Persistent Hyperplastic Primary Vitreous (PHPV) also known as Persistent Fetal Vasculature (PFV), is a condition in which the eye does not fully develop during pregnancy. Specifically, the primary vitreous, a structure that supports the lens of the eye, does not disappear as it should and continues to grow.
What Causes PHPV?
PHPV can be caused by genetic mutations or other factors that interfere with normal fetal development such as developmental abnormalities or syndromes. While the exact cause of PHPV is not fully understood, it is known to occur more frequently in premature infants and can also be associated with other conditions such as retinopathy (disease of the retina) of prematurity or intrauterine (inside the uterus) infections.
How Does PHPV Affect Vision?
PHPV can affect vision in different ways depending on the severity of the condition. In some cases, the affected eye may appear cloudy or have a white mass in the pupil. This can cause a reduction in vision or even complete blindness in the affected eye.
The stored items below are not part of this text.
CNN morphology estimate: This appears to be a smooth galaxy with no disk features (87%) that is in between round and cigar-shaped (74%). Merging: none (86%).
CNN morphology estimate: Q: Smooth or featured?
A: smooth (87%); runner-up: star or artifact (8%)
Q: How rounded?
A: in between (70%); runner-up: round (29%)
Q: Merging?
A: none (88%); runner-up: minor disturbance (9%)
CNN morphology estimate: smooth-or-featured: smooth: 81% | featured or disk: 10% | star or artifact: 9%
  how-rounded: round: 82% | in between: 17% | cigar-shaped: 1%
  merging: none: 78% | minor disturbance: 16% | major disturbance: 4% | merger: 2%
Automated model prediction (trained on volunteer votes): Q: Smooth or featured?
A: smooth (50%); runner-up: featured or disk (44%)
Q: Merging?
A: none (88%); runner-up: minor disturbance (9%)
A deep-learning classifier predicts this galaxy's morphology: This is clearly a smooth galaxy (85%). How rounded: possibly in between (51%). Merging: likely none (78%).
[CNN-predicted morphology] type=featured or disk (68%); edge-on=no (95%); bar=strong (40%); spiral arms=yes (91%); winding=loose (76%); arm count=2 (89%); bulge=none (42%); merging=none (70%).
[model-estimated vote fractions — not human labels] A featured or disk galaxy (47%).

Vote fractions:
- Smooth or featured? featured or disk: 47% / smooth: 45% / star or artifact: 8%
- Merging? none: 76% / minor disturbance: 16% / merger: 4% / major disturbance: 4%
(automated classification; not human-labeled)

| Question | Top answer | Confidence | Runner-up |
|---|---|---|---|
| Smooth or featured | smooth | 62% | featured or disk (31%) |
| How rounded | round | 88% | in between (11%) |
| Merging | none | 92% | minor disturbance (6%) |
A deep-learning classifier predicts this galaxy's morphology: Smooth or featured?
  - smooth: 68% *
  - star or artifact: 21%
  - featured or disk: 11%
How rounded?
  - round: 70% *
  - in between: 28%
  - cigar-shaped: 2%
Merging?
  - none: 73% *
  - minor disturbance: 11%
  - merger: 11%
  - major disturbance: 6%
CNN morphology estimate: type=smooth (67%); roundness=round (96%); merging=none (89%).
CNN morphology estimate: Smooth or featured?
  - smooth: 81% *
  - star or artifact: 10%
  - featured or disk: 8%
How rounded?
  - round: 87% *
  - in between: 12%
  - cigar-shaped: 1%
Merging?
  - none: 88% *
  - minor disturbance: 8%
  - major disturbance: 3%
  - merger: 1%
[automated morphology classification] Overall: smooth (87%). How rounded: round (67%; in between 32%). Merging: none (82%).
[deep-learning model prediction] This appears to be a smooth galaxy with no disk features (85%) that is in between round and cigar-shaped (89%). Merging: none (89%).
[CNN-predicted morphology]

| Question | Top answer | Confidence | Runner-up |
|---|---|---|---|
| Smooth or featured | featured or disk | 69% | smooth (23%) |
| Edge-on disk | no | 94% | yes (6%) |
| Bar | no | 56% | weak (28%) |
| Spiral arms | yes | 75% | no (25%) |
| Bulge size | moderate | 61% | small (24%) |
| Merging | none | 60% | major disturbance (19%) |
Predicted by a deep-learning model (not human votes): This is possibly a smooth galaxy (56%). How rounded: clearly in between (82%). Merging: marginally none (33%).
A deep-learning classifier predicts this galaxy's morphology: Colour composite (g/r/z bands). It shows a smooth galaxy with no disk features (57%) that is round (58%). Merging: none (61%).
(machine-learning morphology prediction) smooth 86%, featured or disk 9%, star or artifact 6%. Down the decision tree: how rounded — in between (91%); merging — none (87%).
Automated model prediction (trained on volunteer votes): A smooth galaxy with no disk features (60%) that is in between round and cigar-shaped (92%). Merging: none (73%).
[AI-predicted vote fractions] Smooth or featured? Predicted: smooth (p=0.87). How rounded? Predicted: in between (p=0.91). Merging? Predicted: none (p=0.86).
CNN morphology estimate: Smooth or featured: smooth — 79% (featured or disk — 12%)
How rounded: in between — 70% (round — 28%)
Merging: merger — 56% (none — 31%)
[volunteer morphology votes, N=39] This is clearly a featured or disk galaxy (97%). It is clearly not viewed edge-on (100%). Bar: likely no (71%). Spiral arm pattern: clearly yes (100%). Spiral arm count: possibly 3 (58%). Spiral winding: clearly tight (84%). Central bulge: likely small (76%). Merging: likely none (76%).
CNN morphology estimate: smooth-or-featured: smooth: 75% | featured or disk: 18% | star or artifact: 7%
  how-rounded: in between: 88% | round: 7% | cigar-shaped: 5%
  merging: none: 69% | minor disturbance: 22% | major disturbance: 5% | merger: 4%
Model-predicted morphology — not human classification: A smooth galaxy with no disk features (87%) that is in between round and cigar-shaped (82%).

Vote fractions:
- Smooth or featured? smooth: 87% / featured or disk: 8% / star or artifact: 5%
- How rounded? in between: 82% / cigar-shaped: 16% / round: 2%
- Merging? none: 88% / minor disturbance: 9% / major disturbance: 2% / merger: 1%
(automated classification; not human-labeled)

In other cases, the affected eye may have a distorted shape or the lens may be displaced, causing double vision or blurry vision. The degree of vision impairment depends on how much of the eye is affected and whether the condition affects one or both eyes.
What are the signs of PHPV?
The affected eye may appear white or cloudy, as if there is a film over the pupil. This is due to the persistence of a fetal structure called the primary vitreous, which normally disappears before birth. Additionally, the affected eye may have an abnormal shape or the lens may be displaced. Other signs of PHPV can include a squint or misalignment of the eyes, or an inability to track objects with the eyes. PHPV can affect one or both eyes, and is often detected during a routine eye exam or when a child is experiencing vision problems.
How is PHPV Treated?
Treatment depends on the severity of the condition and the extent to which it is affecting the child's vision. In some cases, no treatment is required and the condition may resolve on its own over time. However, if the vision is significantly impaired, treatment options may include:
- Corrective lenses: If the PHPV has caused a misalignment of the eyes or a refractive error, corrective lenses such as glasses or contacts may be prescribed to improve vision.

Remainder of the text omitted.